GENEVA (AP) — Global efforts to control tuberculosis have failed and
radical new approaches are needed, experts said Wednesday.
With more than 9 million people infected last year, including 2 million
deaths, officials say there is more tuberculosis now than at any other
time in history. In a special tuberculosis edition of the British
medical journal Lancet published on Wednesday, experts said past
failures prove new strategies are required.
For years, the World Health Organization and partners have fought TB
largely with a program where health workers watch patients take their
drugs — even though the agency acknowledged in a 2008 report that this
treatment program didn't significantly curb TB spread.
Experts said TB isn't only a medical problem, but is intertwined with
poverty, as it spreads widely among people living in overcrowded, dirty
places. They said TB programs need to go beyond health and include
other sectors like housing, education and transportation.
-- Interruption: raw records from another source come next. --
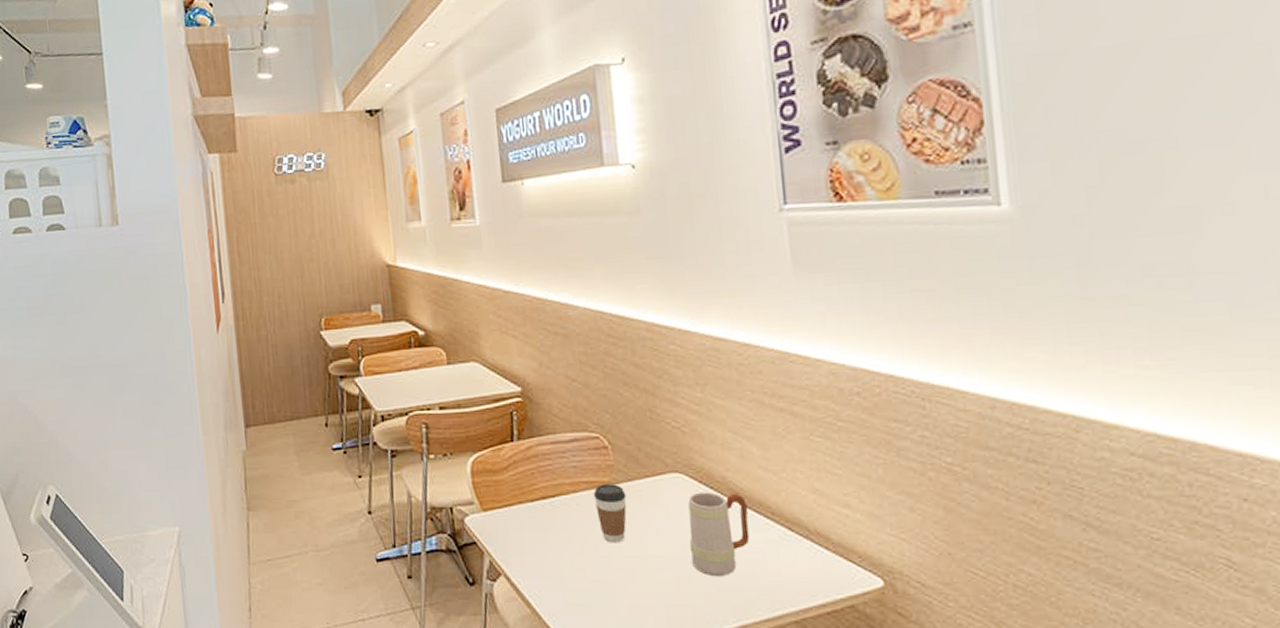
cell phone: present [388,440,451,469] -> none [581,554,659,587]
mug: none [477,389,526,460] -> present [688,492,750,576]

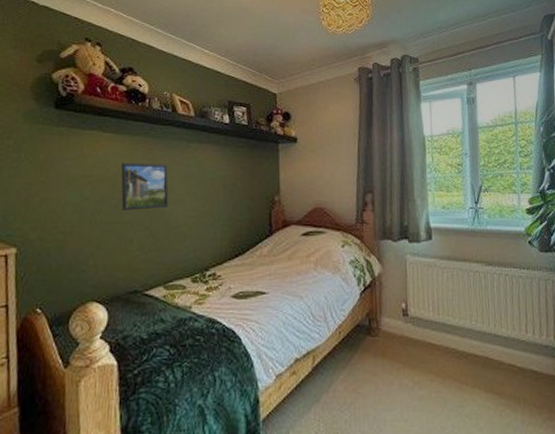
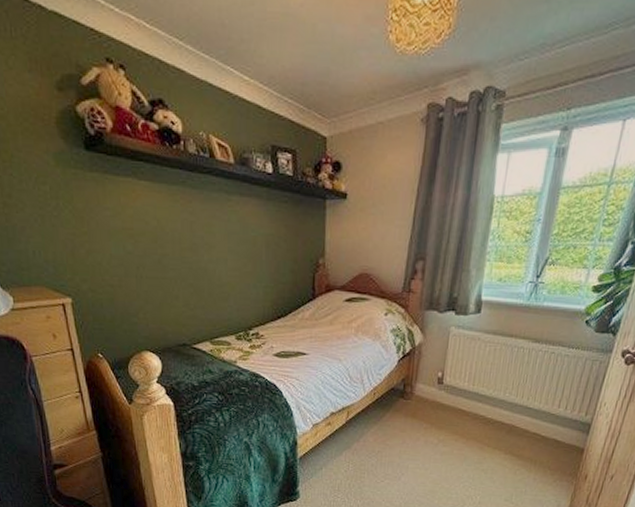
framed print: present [121,162,169,210] -> none [161,215,210,267]

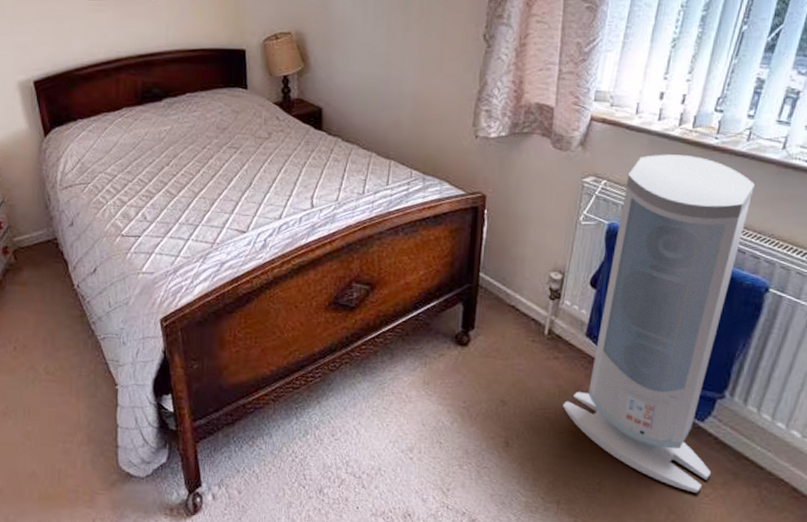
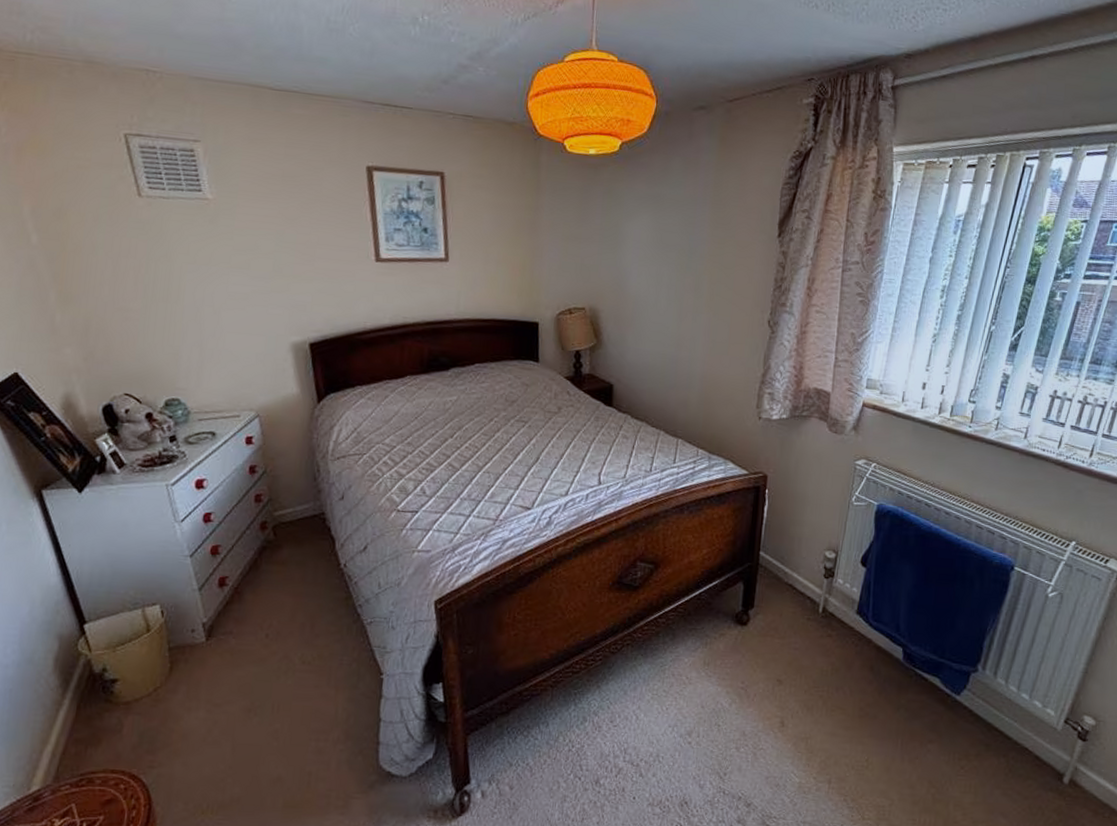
air purifier: present [563,154,755,493] -> none [835,440,1002,765]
Some officials questioned whether continued U.N. programs could even
combat TB. "The main priority for TB control is improved living
conditions and economic growth, which is outside the control of the
U.N.," said Philip Stevens, a health policy expert at International
Policy Network, a London-based think tank. "TB cannot be tackled in
isolation."
Stevens said the global health community also needs to be more vigilant
about the drugs they buy for TB programs. According to a 2007 report
from the Global Fund to fight AIDS, Tuberculosis and Malaria, half of
the drugs the fund bought for poor countries didn't comply with their
own drug quality standards.
Dr. Mario Raviglione, head of WHO's TB department, said the recent fall
in TB was "very minor" and that the agency was trying to understand how
better to fight the epidemic.
Still, WHO said their basic TB programs cured more than 36 million
people between 1995 and 2008, and saved up to 6 million from dying of
the potentially fatal lung disease.
But the recent spread of drug-resistant TB illustrates there have been
major shortcomings. Drug-resistant TB emerges when patients don't
finish their pills or take substandard drugs — like many of those
bought by the Global Fund.
One of the public health community's biggest failings in fighting
drug-resistant TB is the lack of basic data. In a WHO report published
in March, the agency said it didn't know whether the global outbreak of
drug-resistant strains are getting bigger or smaller.
"It is surprising how much data we're lacking," said Pamela Das,
executive editor at Lancet, who co-authored an accompanying commentary
in the journal. "There are so many gaps that we don't really know
what's going on."
One of the Lancet papers called for the disease to be eliminated by
2050, while another said WHO guidelines on treating people infected
with both TB and AIDS were not based on good evidence and needed to be
revised.
Das said WHO and partners should be proud of drop in TB cases, but that
the agency has failed to achieve its mandate and those gains could soon
be reversed. She doubted the disease could be wiped out by 2050 unless
current strategies addressed the poverty underlying much of TB.